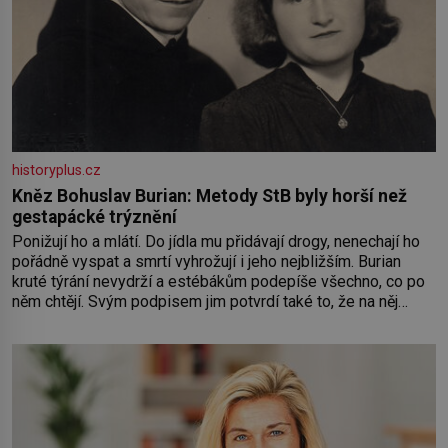
historyplus.cz
Kněz Bohuslav Burian: Metody StB byly horší než
gestapácké trýznění
Ponižují ho a mlátí. Do jídla mu přidávají drogy, nenechají ho
pořádně vyspat a smrtí vyhrožují i jeho nejbližším. Burian
kruté týrání nevydrží a estébákům podepíše všechno, co po
něm chtějí. Svým podpisem jim potvrdí také to, že na něj
během výslechů nikdo nevyvíjel fyzický ani psychický nátlak.
Syn brněnského řezníka chce být knězem a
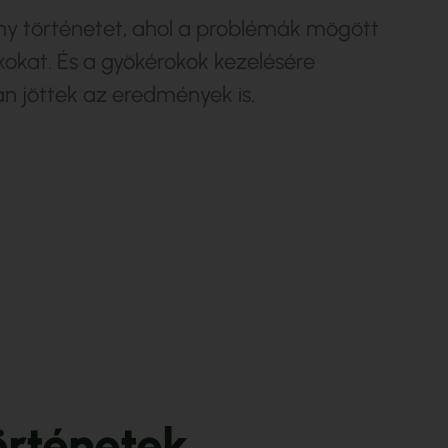
 történetet, ahol a problémák mögött
kokat. És a gyökérokok kezelésére
án jöttek az eredmények is.
ö
r
t
é
n
e
t
e
k
.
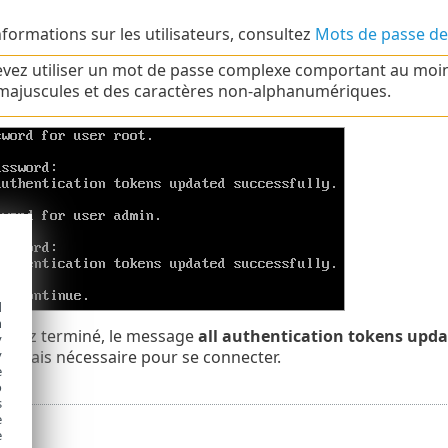
nformations sur les utilisateurs, consultez
Mots de passe de 
vez utiliser un mot de passe complexe comportant au moins
 majuscules et des caractères non-alphanumériques.
d
h
 avez terminé, le message
all authentication tokens upda
y
ormais nécessaire pour se connecter.
y
e
o
s
e
e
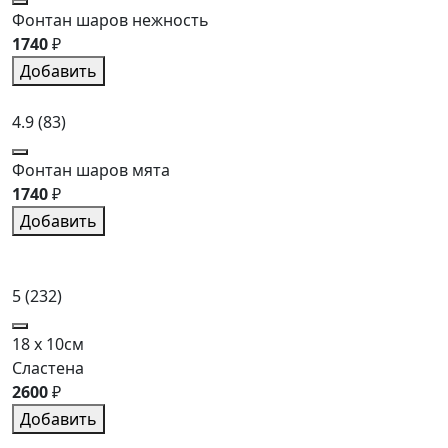
Фонтан шаров нежность
1740
₽
Добавить
4.9
(83)
Фонтан шаров мята
1740
₽
Добавить
5
(232)
18 x 10см
Сластена
2600
₽
Добавить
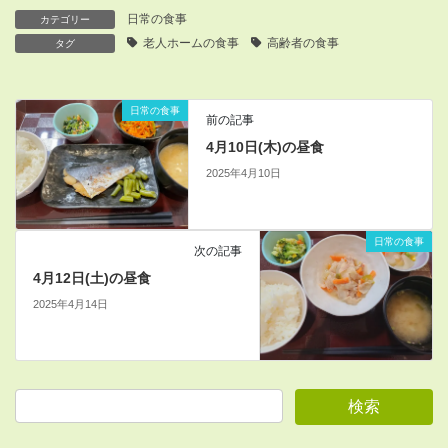
日常の食事
カテゴリー
老人ホームの食事
高齢者の食事
タグ
日常の食事
前の記事
4月10日(木)の昼食
2025年4月10日
日常の食事
次の記事
4月12日(土)の昼食
2025年4月14日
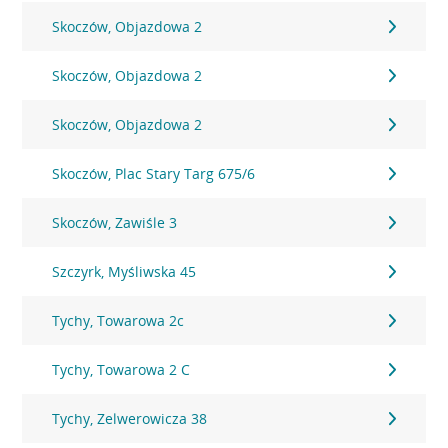
Skoczów, Objazdowa 2
Skoczów, Objazdowa 2
Skoczów, Objazdowa 2
Skoczów, Plac Stary Targ 675/6
Skoczów, Zawiśle 3
Szczyrk, Myśliwska 45
Tychy, Towarowa 2c
Tychy, Towarowa 2 C
Tychy, Zelwerowicza 38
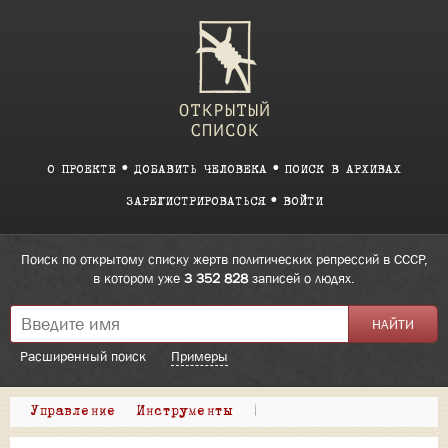
О ПРОЕКТЕ
ДОБАВИТЬ ЧЕЛОВЕКА
ПОИСК В АРХИВАХ
ЗАРЕГИСТРИРОВАТЬСЯ
ВОЙТИ
Поиск по открытому списку жертв политических репрессий в СССР,
в котором уже
3 352 828
записей о людях.
Расширенный поиск
Примеры
Управление
Инструменты
|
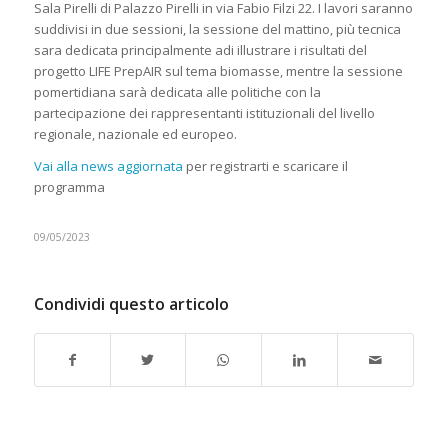
Sala Pirelli di Palazzo Pirelli in via Fabio Filzi 22. I lavori saranno
suddivisi in due sessioni, la sessione del mattino, più tecnica
sara dedicata principalmente adi illustrare i risultati del
progetto LIFE PrepAIR sul tema biomasse, mentre la sessione
pomertidiana sarà dedicata alle politiche con la
partecipazione dei rappresentanti istituzionali del livello
regionale, nazionale ed europeo.
Vai alla news aggiornata
per registrarti e scaricare il
programma
09/05/2023
Condividi questo articolo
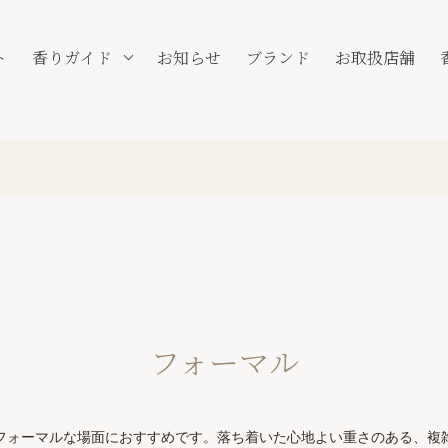
ト
香りガイド
お知らせ
ブランド
お取扱店舗
フォーマル
フォーマルな場面におすすめです。落ち着いた心地よい重さのある、複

ABOUT THIS TASK >> Extract every line of text from all the records above without altering it, and leave the pictures out of your answer.

SOLVED EXERCISE >>
historyplus.cz
Kněz Bohuslav Burian: Metody StB byly horší než
gestapácké trýznění
Ponižují ho a mlátí. Do jídla mu přidávají drogy, nenechají ho
pořádně vyspat a smrtí vyhrožují i jeho nejbližším. Burian
kruté týrání nevydrží a estébákům podepíše všechno, co po
něm chtějí. Svým podpisem jim potvrdí také to, že na něj
během výslechů nikdo nevyvíjel fyzický ani psychický nátlak.
Syn brněnského řezníka chce být knězem a
 történetet, ahol a problémák mögött
kokat. És a gyökérokok kezelésére
án jöttek az eredmények is.
ö
r
t
é
n
e
t
e
k
.
nformations sur les utilisateurs, consultez
Mots de passe de 
vez utiliser un mot de passe complexe comportant au moins
 majuscules et des caractères non-alphanumériques.
d
h
 avez terminé, le message
all authentication tokens upda
y
ormais nécessaire pour se connecter.
y
e
o
s
e
e
Фонтан шаров нежность
1740
₽
Добавить
4.9
(83)
Фонтан шаров мята
1740
₽
Добавить
5
(232)
18 x 10см
Сластена
2600
₽
Добавить
日常の食事
カテゴリー
老人ホームの食事
高齢者の食事
タグ
日常の食事
前の記事
4月10日(木)の昼食
2025年4月10日
日常の食事
次の記事
4月12日(土)の昼食
2025年4月14日
Skoczów, Objazdowa 2
Skoczów, Objazdowa 2
Skoczów, Objazdowa 2
Skoczów, Plac Stary Targ 675/6
Skoczów, Zawiśle 3
Szczyrk, Myśliwska 45
Tychy, Towarowa 2c
Tychy, Towarowa 2 C
Tychy, Zelwerowicza 38
О ПРОЕКТЕ
ДОБАВИТЬ ЧЕЛОВЕКА
ПОИСК В АРХИВАХ
ЗАРЕГИСТРИРОВАТЬСЯ
ВОЙТИ
Поиск по открытому списку жертв политических репрессий в СССР,
в котором уже
3 352 828
записей о людях.
Расширенный поиск
Примеры
Управление
Инструменты
|
Sala Pirelli di Palazzo Pirelli in via Fabio Filzi 22. I lavori saranno
suddivisi in due sessioni, la sessione del mattino, più tecnica
sara dedicata principalmente adi illustrare i risultati del
progetto LIFE PrepAIR sul tema biomasse, mentre la sessione
pomertidiana sarà dedicata alle politiche con la
partecipazione dei rappresentanti istituzionali del livello
regionale, nazionale ed europeo.
Vai alla news aggiornata
per registrarti e scaricare il
programma
09/05/2023
Condividi questo articolo
ト
香りガイド
お知らせ
ブランド
お取扱店舗
フォーマル
フォーマルな場面におすすめです。落ち着いた心地よい重さのある、複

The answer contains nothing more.